Patricia Charvet lembra que tubarões e raias são bastante suscetíveis à pesca porque têm crescimento lento, maturidade sexual tardia e deixam poucos descendentes. Ao mesmo tempo, pesquisas anteriores publicadas pela revista Marine Policy já haviam estimado que entre 6,4% a 7,9% da população total de tubarões é morta por ano, devido à pesca. A matemática, portanto, é bem simples. “Estamos retirando da natureza uma quantidade maior desses peixes do que ela consegue repor”, resume a professora. Ou seja, a pesca dos condrictes tem ocorrido em sua grande maioria de maneira não sustentável.
No relatório, o Brasil é citado algumas vezes, sempre como sinal de grande preocupação devido ao alto número de espécies ameaçadas e até de espécies já extintas localmente. Há um motivo para isso. O País é um dos maiores consumidores de carne de raias e tubarões, estes últimos vendidos sob o genérico nome de cação – já houve inclusive campanhas para que as pessoas saibam o que estão consumindo.
A estimativa da Sociedade Brasileira de Elasmobrânquios (SBEEL) é de que o País produza 20 mil toneladas de carne de raia e tubarão por ano e importe a mesma quantidade. Além das questões ambientais, o consumo desse tipo de carne pode provocar problemas de saúde a longo prazo.
“Por ocuparem níveis mais altos da cadeia trófica marinha, […] a carne de tubarões está entre os pescados com maior concentração de metais pesados, como mercúrio e arsênio”, informou a SBEEL, por meio de nota. Essas substâncias têm efeito cumulativo e, quando ingeridas por longo prazo, podem prejudicar quem as consome com certa regularidade.
Medidas de contenção
O relatório é taxativo na necessidade de se impor limites claros à pesca, com base em pareceres científicos, e uma abordagem de precaução. Os especialistas propõem criar áreas em que a pesca seja completamente proibida, de modo a garantir o habitat de algumas espécies e, a médio prazo, permitir o repovoamento.

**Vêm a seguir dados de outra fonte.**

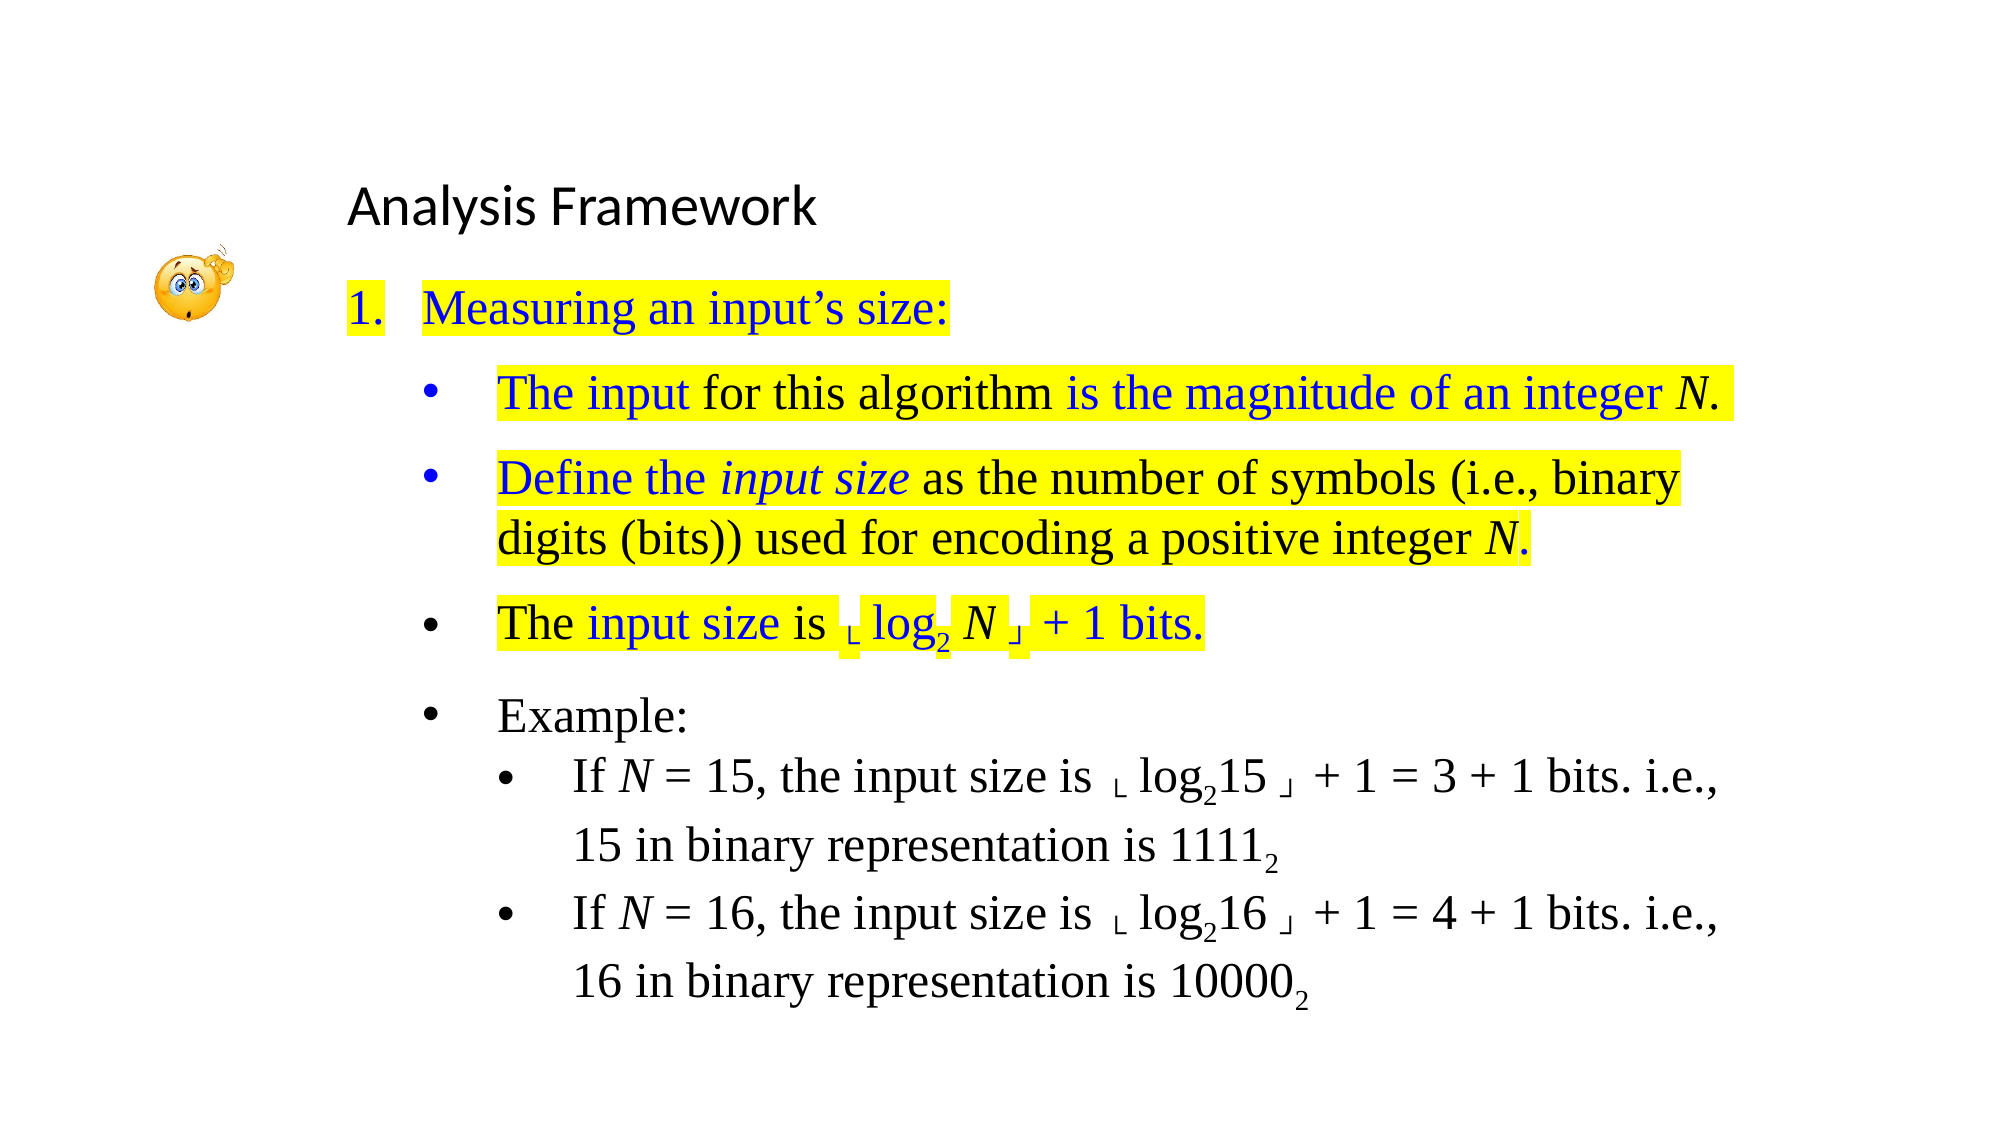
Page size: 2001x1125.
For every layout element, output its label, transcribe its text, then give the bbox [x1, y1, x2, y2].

text_box Analysis Framework Measuring an input’s size: The input for this algorithm is the magnitude of an integer N. Define the input size as the number of symbols (i.e., binary digits (bits)) used for encoding a positive integer N. The input size is └ log2 N ┘ + 1 bits. Example: If N = 15, the input size is └ log215 ┘ + 1 = 3 + 1 bits. i.e., 15 in binary representation is 11112 If N = 16, the input size is └ log216 ┘ + 1 = 4 + 1 bits. i.e., 16 in binary representation is 100002 [332, 159, 1770, 1024]
picture [146, 241, 236, 324]
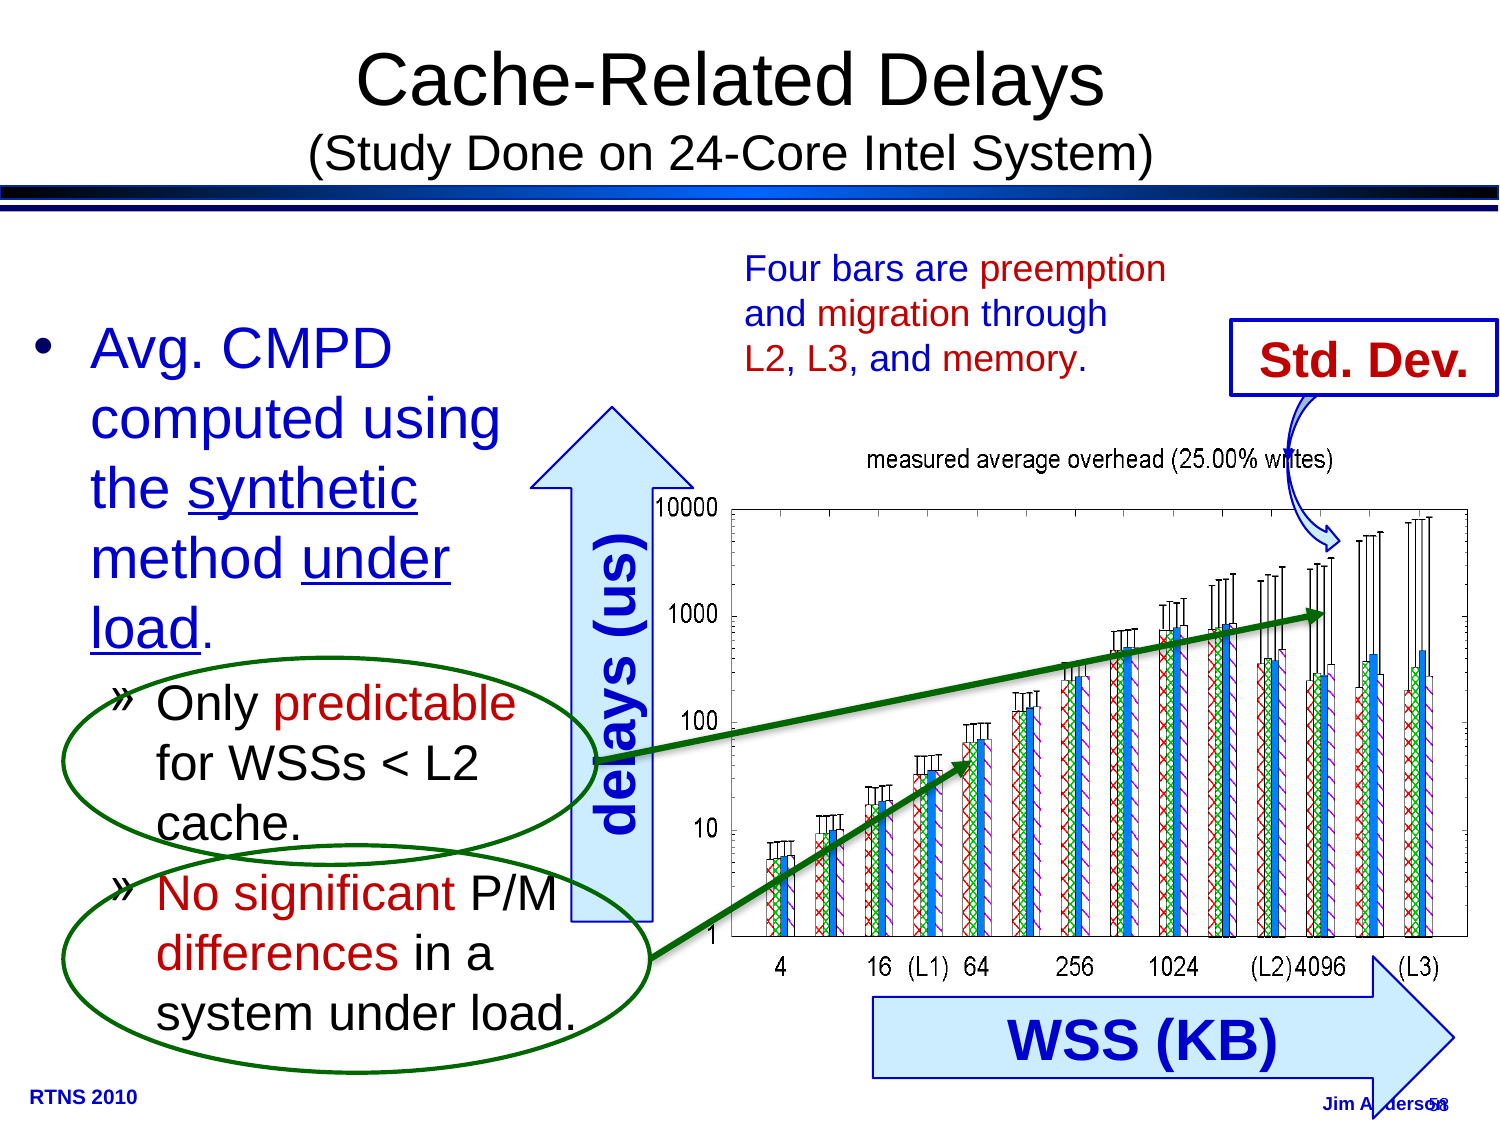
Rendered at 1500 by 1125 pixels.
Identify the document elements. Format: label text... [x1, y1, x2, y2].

text_box Four bars are preemption and migration through L2, L3, and memory. [729, 236, 1182, 387]
title Cache-Related Delays (Study Done on 24-Core Intel System) [86, 0, 1376, 188]
picture [649, 412, 1500, 1040]
list Avg. CMPD computed using the synthetic method under load. Only predictable for WSSs < L2 cache. No significant P/M differences in a system under load. [18, 302, 598, 979]
text_box delays (us) [571, 770, 643, 922]
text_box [649, 760, 973, 960]
text_box delays (us) [530, 406, 644, 734]
text_box WSS (KB) [872, 1049, 1443, 1119]
text_box [61, 655, 598, 857]
text_box Std. Dev. [1229, 318, 1499, 397]
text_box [596, 612, 1326, 762]
text_box [61, 843, 644, 1075]
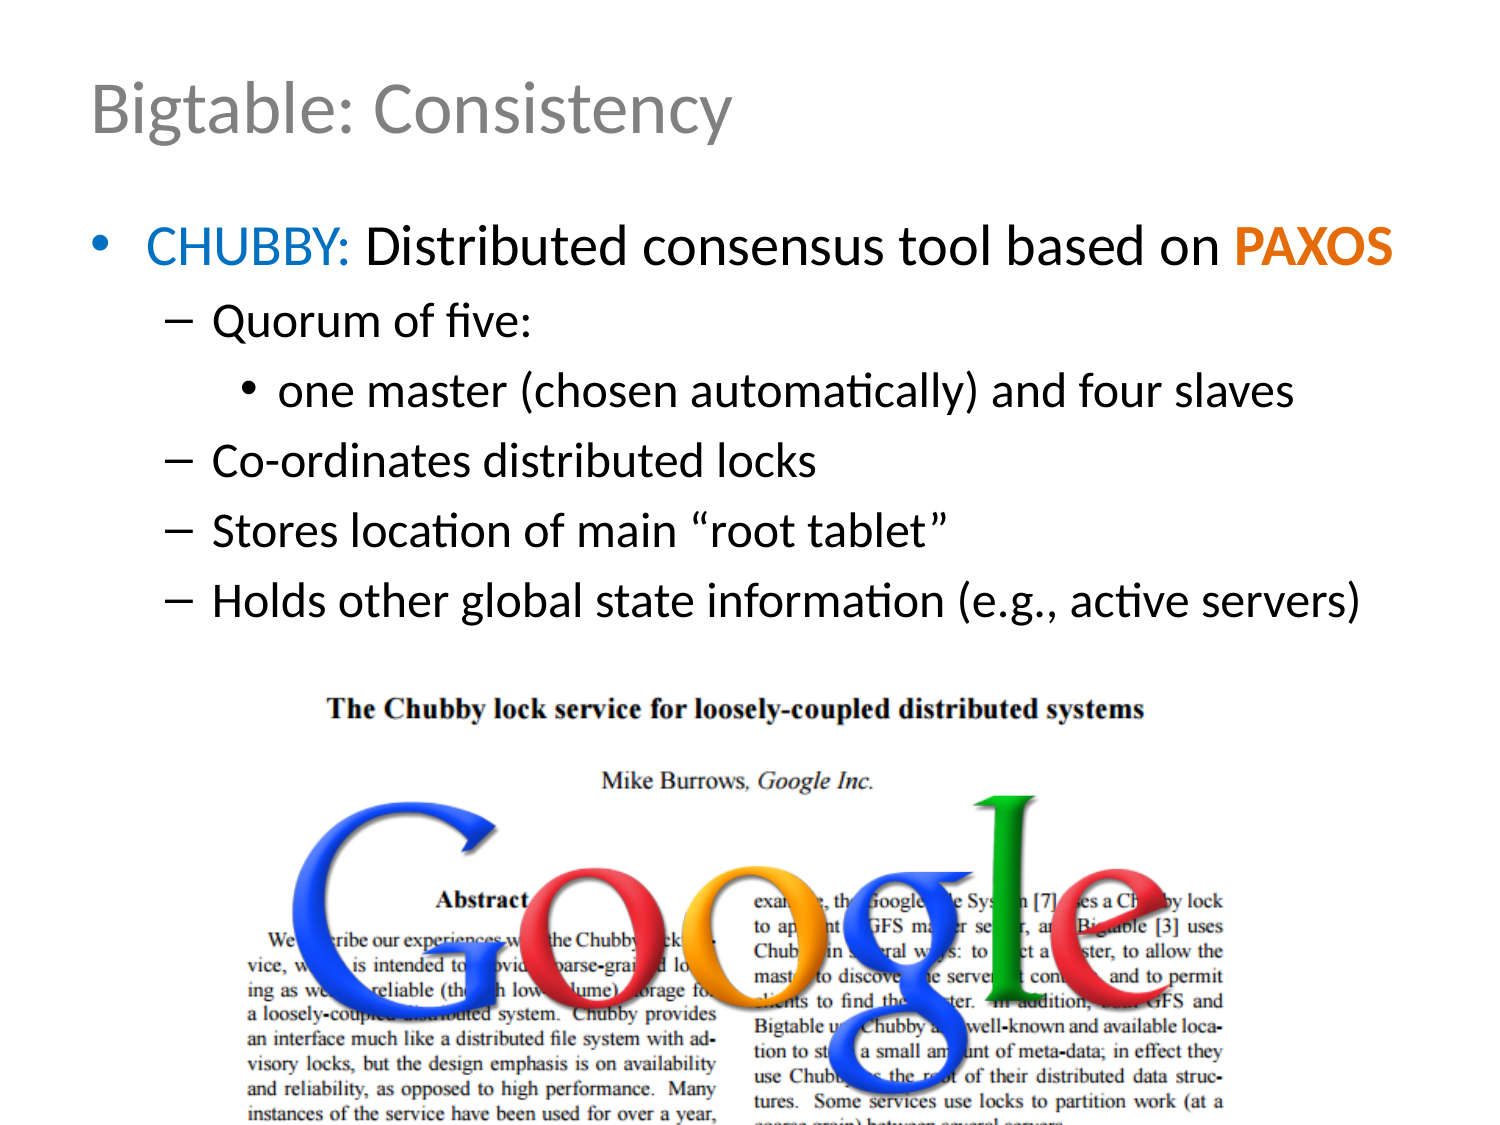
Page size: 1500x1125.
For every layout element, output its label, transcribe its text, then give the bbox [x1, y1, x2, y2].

list CHUBBY: Distributed consensus tool based on PAXOS Quorum of five: one master (chosen automatically) and four slaves Co-ordinates distributed locks Stores location of main “root tablet” Holds other global state information (e.g., active servers) [75, 200, 1425, 1005]
title Bigtable: Consistency [75, 45, 1425, 163]
picture [99, 437, 1369, 1125]
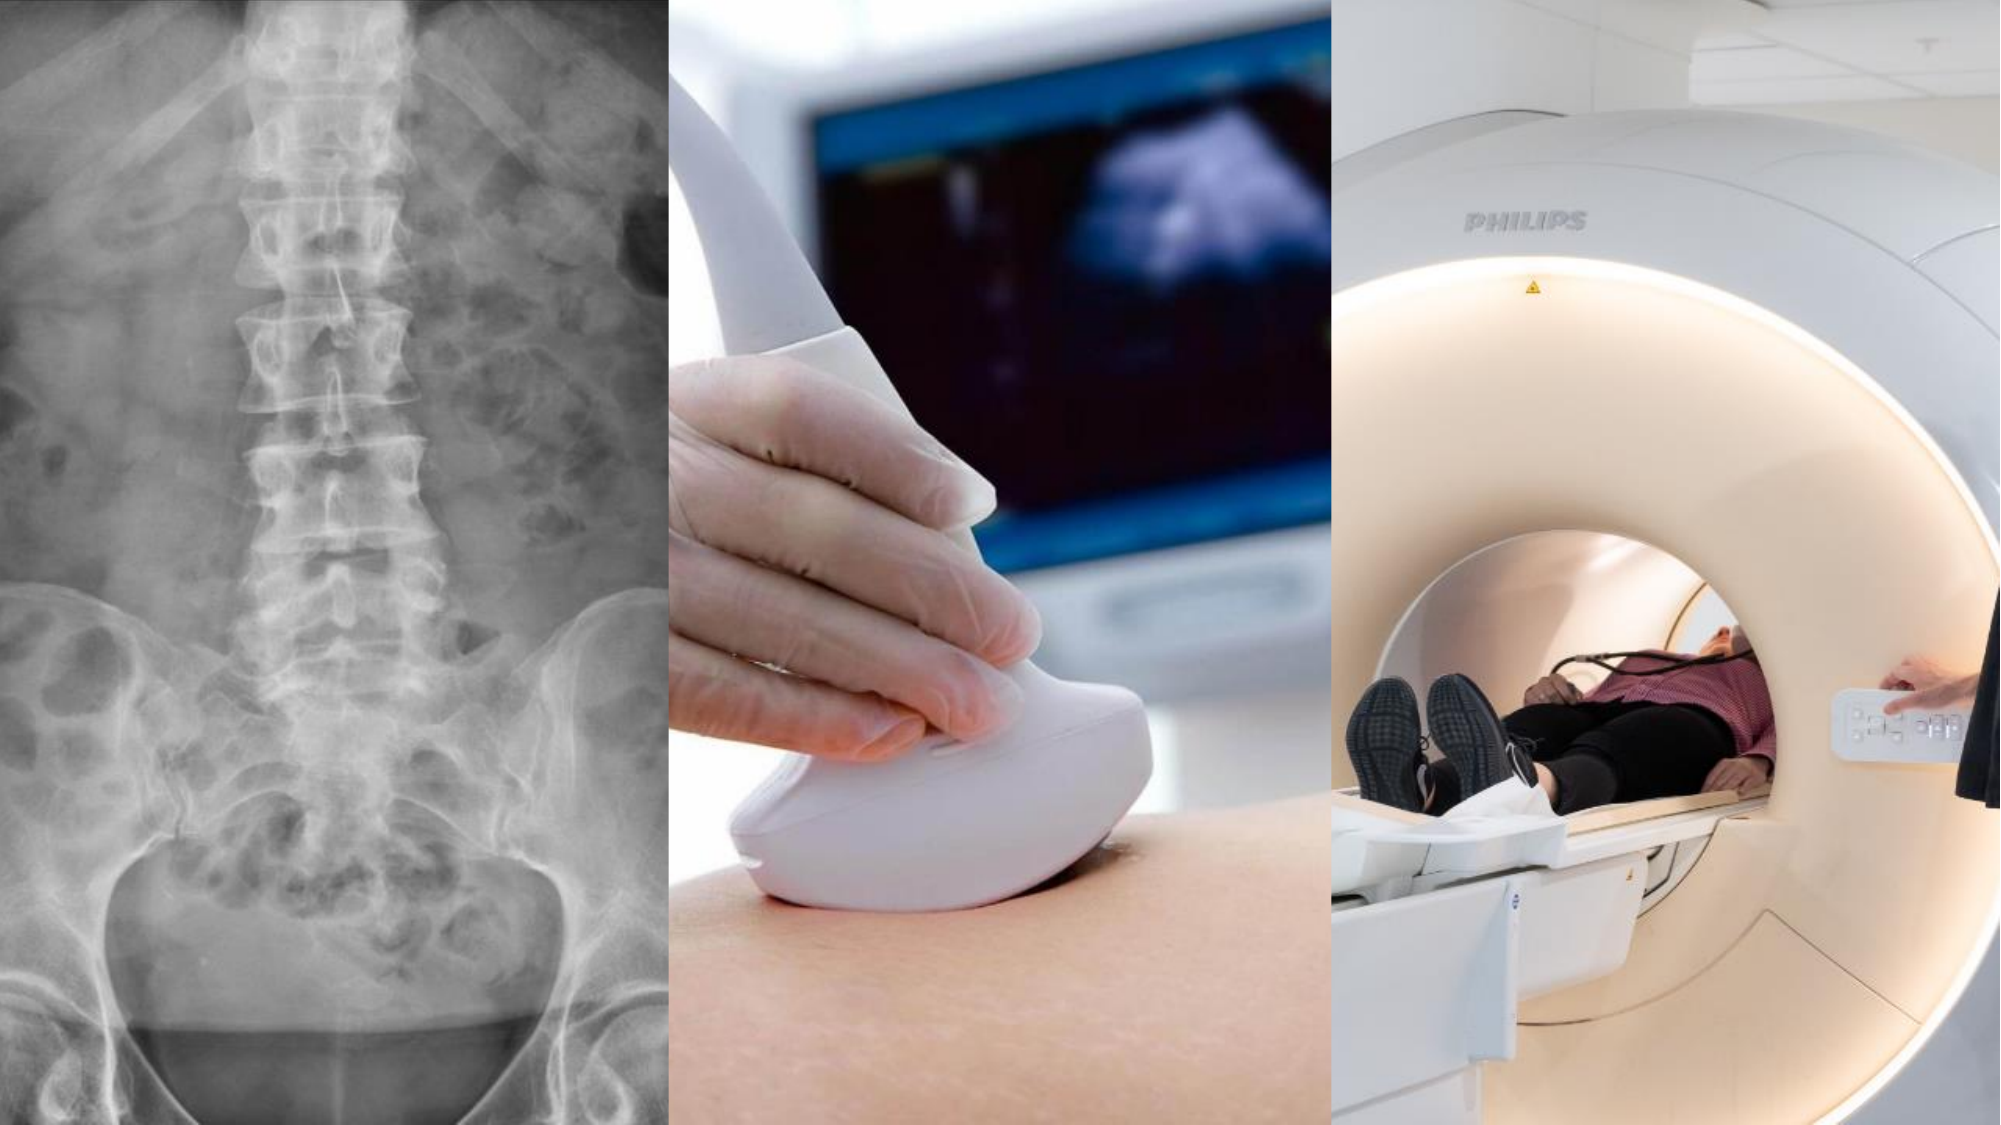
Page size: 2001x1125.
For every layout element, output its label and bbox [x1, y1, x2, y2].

text_box [1330, 0, 2000, 1125]
text_box [0, 0, 670, 1125]
text_box [670, 0, 1330, 1125]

Para Patricia Charvet, no caso do Brasil, é preciso atuar tanto no aprimoramento das normas de pesca como da fiscalização. “Para algumas espécies, temos normas muito boas que proíbem o desembarque, mas que não são cumpridas ou não têm fiscalização suficiente”, diz.
“Por outro lado, muitas vezes vamos precisar de normas novas para poder dizer ‘e por que para espécie tal a gente não estabelece um limite de pesca por embarcação?’. Hoje, os países mais avançados em termos de manejo pesqueiro estabelecem um sistema de cotas”, complementa.